▶ _Work task_
Lines outside the range are not wanted. Give again exactly the lines between the line holding "YANG SUDAH PERNAH BELAJAR DI" and the line holding "هذا على أعمالنا", inclusive, from the listing below.

▶ _Stored data_
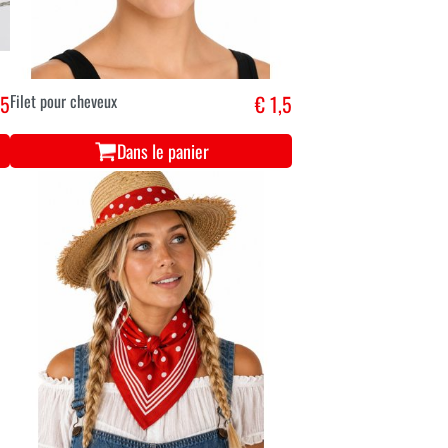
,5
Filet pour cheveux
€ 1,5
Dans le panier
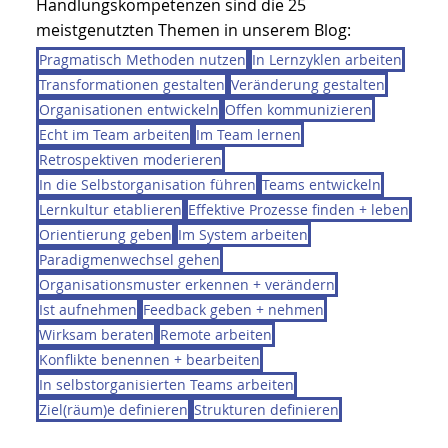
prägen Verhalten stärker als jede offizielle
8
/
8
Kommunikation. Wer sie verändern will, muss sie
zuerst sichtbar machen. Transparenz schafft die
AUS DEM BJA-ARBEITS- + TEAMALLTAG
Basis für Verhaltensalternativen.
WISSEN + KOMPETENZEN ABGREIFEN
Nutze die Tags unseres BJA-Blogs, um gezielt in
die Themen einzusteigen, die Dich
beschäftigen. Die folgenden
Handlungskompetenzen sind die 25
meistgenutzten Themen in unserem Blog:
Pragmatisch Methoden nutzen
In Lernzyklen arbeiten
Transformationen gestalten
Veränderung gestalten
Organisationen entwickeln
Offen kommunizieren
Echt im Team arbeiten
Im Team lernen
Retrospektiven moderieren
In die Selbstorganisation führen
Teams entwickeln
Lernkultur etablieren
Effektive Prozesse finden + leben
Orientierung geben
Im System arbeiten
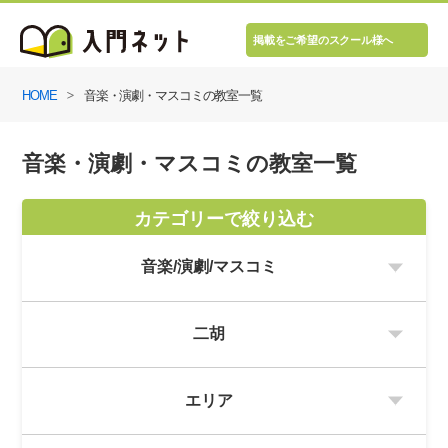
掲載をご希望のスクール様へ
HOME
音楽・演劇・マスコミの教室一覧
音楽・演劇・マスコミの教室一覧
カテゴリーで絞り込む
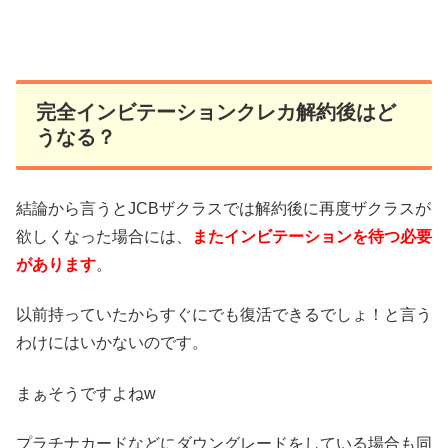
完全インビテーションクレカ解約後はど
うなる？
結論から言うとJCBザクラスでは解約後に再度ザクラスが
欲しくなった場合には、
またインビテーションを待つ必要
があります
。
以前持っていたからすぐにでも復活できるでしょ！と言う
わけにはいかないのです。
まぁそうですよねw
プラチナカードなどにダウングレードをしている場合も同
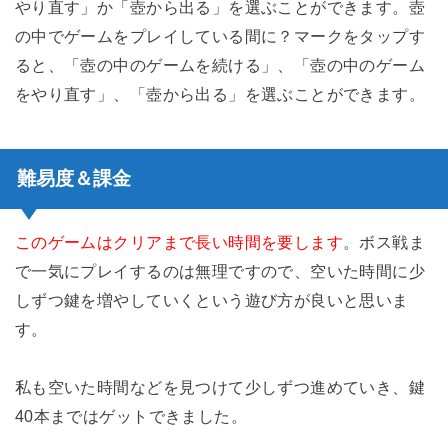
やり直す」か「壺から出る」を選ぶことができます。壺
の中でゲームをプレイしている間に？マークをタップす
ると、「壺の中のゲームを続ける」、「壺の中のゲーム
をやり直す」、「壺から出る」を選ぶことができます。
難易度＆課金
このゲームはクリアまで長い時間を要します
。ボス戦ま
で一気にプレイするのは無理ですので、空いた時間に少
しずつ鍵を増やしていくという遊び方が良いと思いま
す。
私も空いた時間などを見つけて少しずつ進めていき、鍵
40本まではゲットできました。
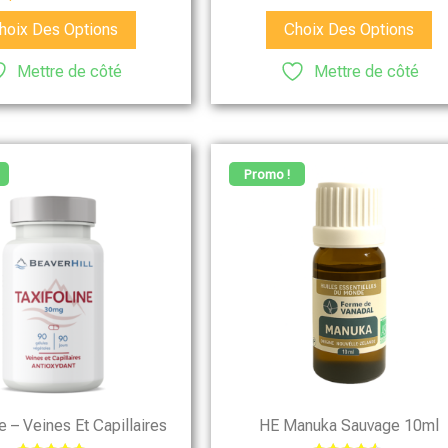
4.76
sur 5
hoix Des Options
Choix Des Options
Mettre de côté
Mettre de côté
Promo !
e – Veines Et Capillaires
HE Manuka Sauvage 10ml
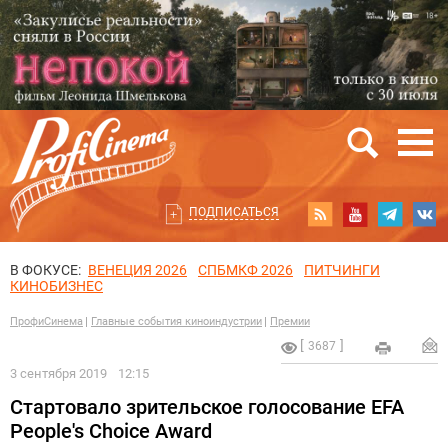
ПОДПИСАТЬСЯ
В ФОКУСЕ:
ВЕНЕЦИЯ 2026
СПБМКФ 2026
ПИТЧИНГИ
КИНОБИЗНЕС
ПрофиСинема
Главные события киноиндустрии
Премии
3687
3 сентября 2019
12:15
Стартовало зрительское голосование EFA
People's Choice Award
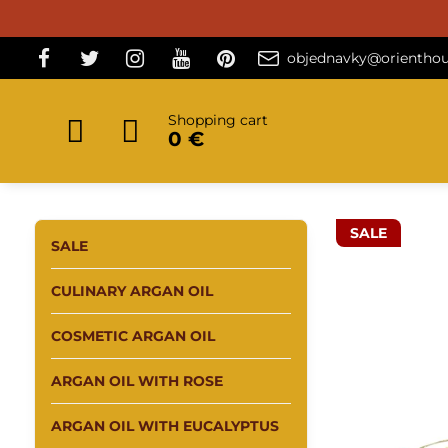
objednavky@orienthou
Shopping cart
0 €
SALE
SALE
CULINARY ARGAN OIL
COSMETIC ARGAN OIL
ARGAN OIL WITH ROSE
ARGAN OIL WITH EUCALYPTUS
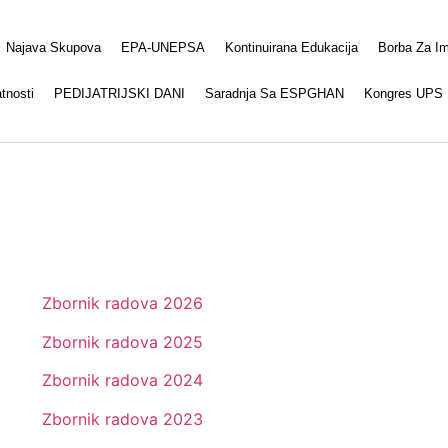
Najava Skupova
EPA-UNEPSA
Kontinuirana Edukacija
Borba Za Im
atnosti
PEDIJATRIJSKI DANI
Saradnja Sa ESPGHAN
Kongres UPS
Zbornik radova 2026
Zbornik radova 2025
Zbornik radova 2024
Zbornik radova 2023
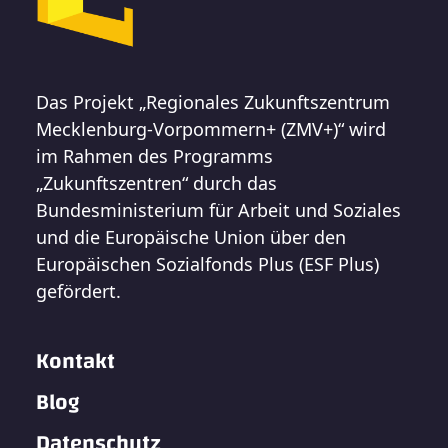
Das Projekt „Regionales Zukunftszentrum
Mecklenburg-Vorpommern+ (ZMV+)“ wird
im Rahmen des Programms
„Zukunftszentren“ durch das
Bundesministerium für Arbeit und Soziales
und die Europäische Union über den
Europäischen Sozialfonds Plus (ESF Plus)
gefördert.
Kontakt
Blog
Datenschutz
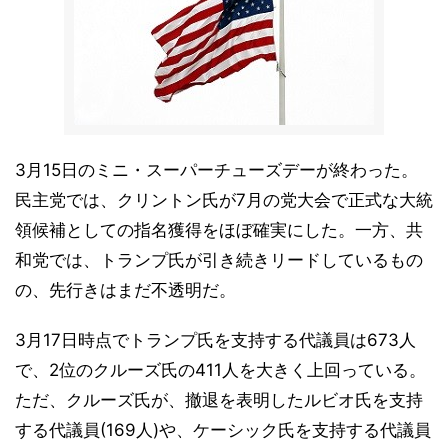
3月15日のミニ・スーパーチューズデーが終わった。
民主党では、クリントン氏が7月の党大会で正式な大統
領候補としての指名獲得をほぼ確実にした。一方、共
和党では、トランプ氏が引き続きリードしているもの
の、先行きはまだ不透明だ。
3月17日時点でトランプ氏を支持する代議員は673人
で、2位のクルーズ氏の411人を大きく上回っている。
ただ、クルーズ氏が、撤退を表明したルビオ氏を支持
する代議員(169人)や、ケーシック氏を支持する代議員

...

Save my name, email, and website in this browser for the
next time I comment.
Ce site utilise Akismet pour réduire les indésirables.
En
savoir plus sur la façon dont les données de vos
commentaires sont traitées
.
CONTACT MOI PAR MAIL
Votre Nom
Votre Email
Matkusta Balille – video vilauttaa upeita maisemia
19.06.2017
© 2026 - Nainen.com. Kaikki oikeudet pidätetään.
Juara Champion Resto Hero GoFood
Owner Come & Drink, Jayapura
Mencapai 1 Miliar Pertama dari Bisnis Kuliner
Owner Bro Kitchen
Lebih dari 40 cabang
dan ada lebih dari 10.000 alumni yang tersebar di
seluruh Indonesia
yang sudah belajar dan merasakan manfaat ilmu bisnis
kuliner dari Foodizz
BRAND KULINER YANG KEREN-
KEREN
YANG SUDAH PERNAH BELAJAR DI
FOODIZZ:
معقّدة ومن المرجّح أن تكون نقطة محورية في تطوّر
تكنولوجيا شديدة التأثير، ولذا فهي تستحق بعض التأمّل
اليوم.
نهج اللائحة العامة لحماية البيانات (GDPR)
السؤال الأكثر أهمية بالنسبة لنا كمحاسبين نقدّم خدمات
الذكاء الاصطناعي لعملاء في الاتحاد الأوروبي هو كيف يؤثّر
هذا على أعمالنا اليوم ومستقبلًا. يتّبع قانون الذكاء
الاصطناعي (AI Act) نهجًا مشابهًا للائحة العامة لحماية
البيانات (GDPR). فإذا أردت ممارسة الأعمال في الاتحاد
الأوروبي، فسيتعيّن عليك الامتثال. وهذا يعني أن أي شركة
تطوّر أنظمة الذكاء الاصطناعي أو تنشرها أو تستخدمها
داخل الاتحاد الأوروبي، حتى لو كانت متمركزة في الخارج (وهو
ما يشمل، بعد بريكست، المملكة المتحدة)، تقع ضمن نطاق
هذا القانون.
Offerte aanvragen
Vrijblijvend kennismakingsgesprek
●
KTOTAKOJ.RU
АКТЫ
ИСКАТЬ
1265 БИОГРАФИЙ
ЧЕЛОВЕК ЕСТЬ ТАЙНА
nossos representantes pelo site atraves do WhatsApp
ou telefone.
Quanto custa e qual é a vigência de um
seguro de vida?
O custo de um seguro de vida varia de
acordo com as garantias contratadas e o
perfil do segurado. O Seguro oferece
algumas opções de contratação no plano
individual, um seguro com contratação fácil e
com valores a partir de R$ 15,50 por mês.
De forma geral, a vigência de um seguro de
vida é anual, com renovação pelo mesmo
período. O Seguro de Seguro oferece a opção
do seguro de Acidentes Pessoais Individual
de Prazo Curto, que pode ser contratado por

▶ _Result_
YANG SUDAH PERNAH BELAJAR DI
FOODIZZ:
معقّدة ومن المرجّح أن تكون نقطة محورية في تطوّر
تكنولوجيا شديدة التأثير، ولذا فهي تستحق بعض التأمّل
اليوم.
نهج اللائحة العامة لحماية البيانات (GDPR)
السؤال الأكثر أهمية بالنسبة لنا كمحاسبين نقدّم خدمات
الذكاء الاصطناعي لعملاء في الاتحاد الأوروبي هو كيف يؤثّر
هذا على أعمالنا اليوم ومستقبلًا. يتّبع قانون الذكاء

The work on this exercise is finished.